No Bats Were Sold at the Wuhan Wet Market
New Documentary by The Epoch Times:
Tracking Down The Origin of Wuhan Corona Virus
Early in 2020 a novel coronavirus, reportedly originating in China, began aggressively spreading throughout the world.1
By March, the epidemic caused by the coronavirus, named COVID-19, had caused a pandemic, according to the World Health Organization.2
By April, there were 1.6 million cases worldwide in 177 countries, according to The New York Times.3
Did the pandemic "just happen" as did other pandemics of the past, like plague or AIDS?
No, says an alarming documentary from The Epoch Times, "Tracking Down the Origin of the Wuhan Virus." Produced and narrated by award-winning investigative reporter Joshua Philipp, an expert on espionage and unconventional warfare,4 "Tracking Down the Origin of the Wuhan Virus" unearths facts that mainstream media have largely ignored.
Why, for example, were the cases of many COVID-19 patients ignored during scientific investigations?
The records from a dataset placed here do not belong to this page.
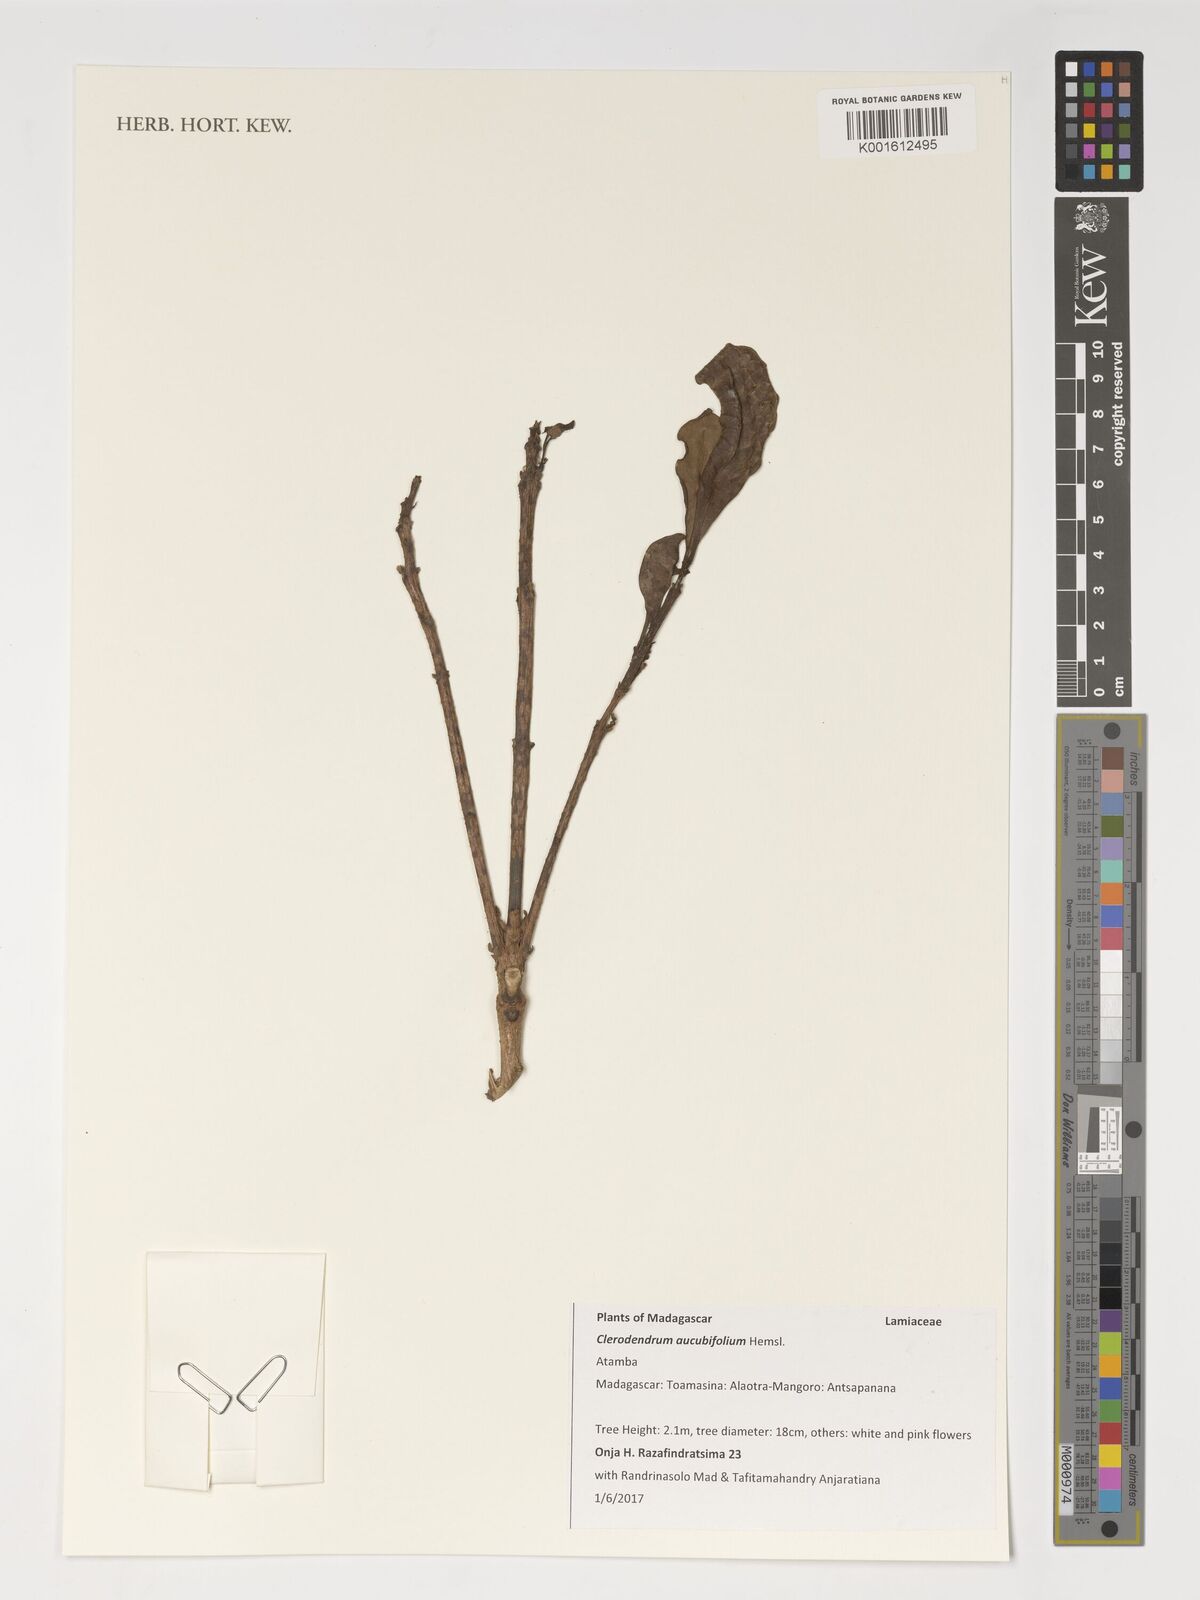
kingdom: Plantae
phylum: Tracheophyta
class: Magnoliopsida
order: Lamiales
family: Lamiaceae
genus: Clerodendrum
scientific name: Clerodendrum aucubifolium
Why were researchers who disagreed with the COVID-19 party line explanations silenced5 and important academic papers withdrawn and buried?6
Why were National Institutes of Health-funded gain-of-function (GOF) experiments with deadly coronaviruses, including those in China, ceased?7
"Tracking Down the Origin of the Wuhan Virus" presents disturbing evidence that COVID-19 did not naturally develop as widely believed, but may well have been engineered in a Chinese laboratory to be used as a bioweapon. While the world is succeeding in defeating this ominous virus, its murky origins must be explored.
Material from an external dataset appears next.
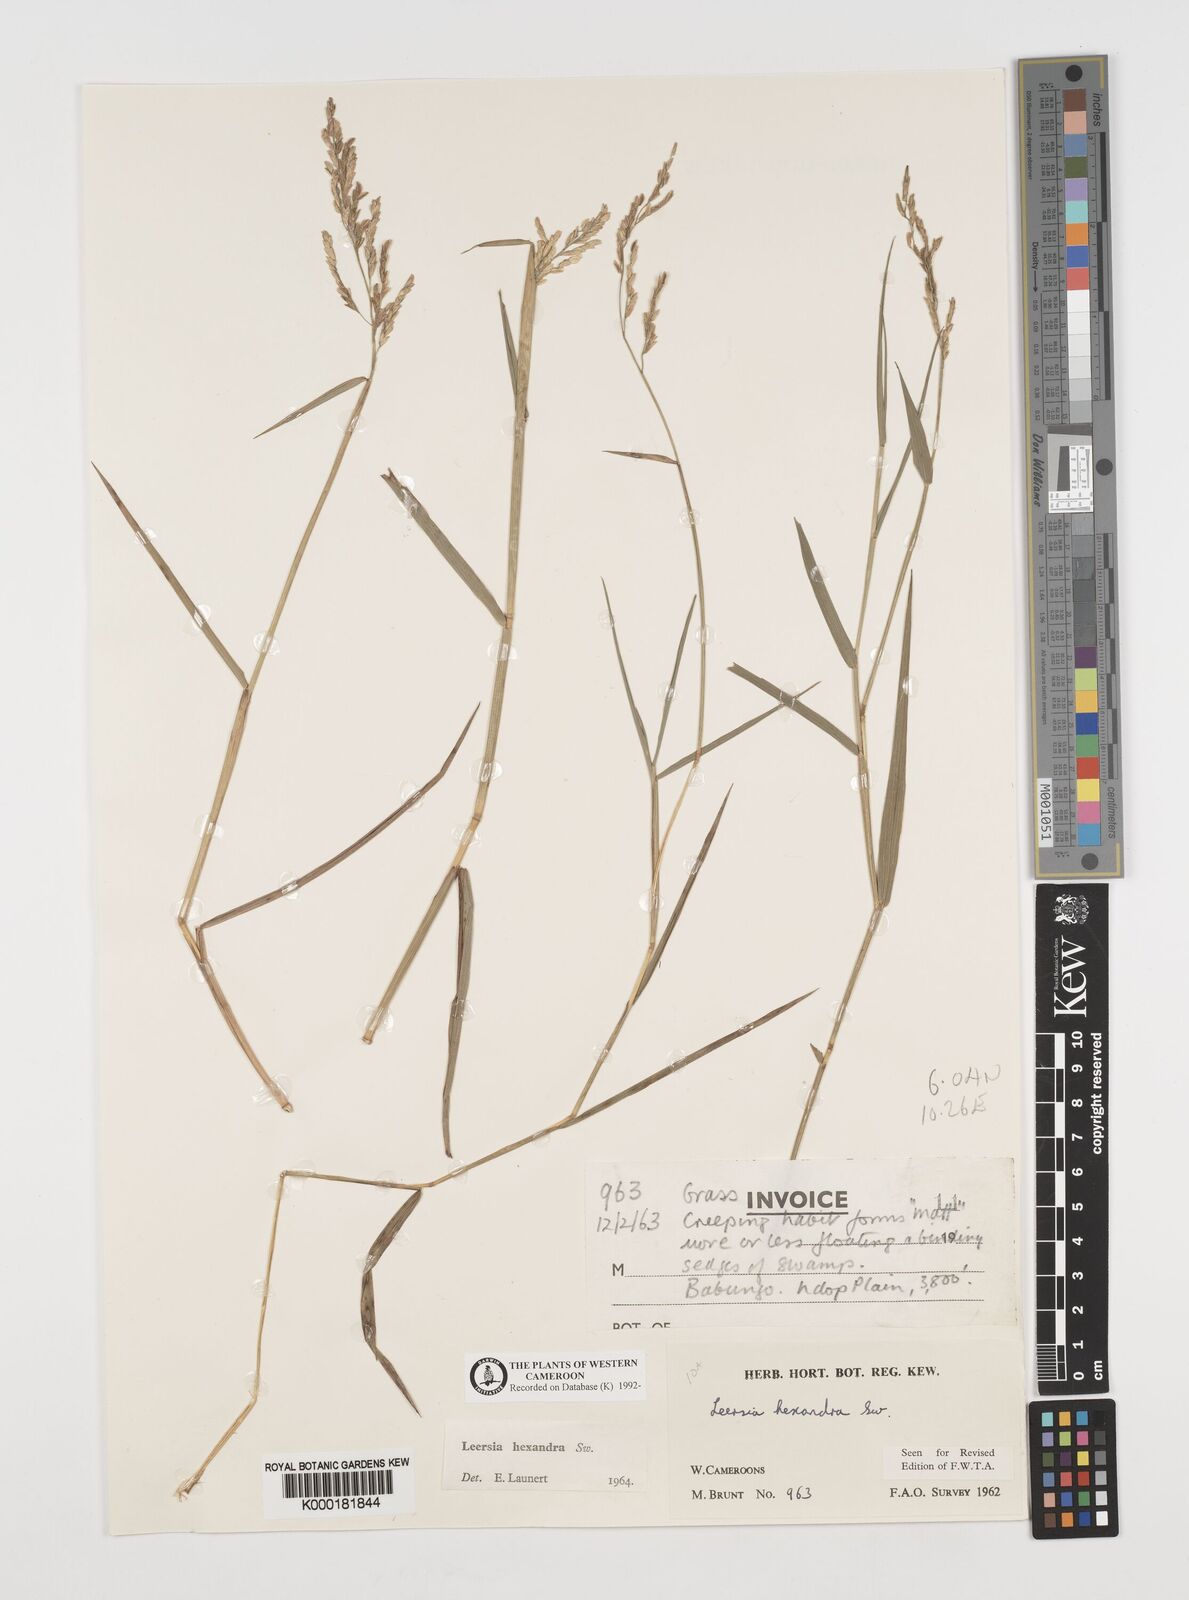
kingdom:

Did COVID-19 Originate at the Wuhan Seafood Market?
One of the most well-accepted "facts" about the COVID-19 pandemic โ that the virus originated at the Wuhan Seafood Market โ may not be a fact at all, says "Tracking Down the Origin of the Wuhan Virus."
A bat virus connected to the seafood market, which also contained wildlife and game mammals, was widely indicted as the source8 but the conclusions may be too hasty, says Philipp.
Quickly attributing the outbreak to the market and shutting it down on January 1, 2020, felt like "destroying a crime scene" and had the effect of stopping further investigations though many questions remained, he says.
Some scientific journals agreed. Soon after the shutdown of the market, a description of the first COVID-19 cases published in The Lancet9 and an analysis in Science magazine10 that summarized The Lancet's findings questioned the Wuhan Seafood Market as a source of the virus. According to Science magazine:
"The [Lancet] paper, written by a large group of Chinese researchers from several institutions, offers details about the first 41 hospitalized patients who had confirmed infections with what has been dubbed 2019 novel coronavirus (2019-nCoV).
In the earliest case, the patient became ill on 1 December 2019 and had no reported link to the seafood market, the authors report. 'No epidemiological link was found between the first patient and later cases,' they state. Their data also show that, in total, 13 of the 41 cases had no link to the marketplace."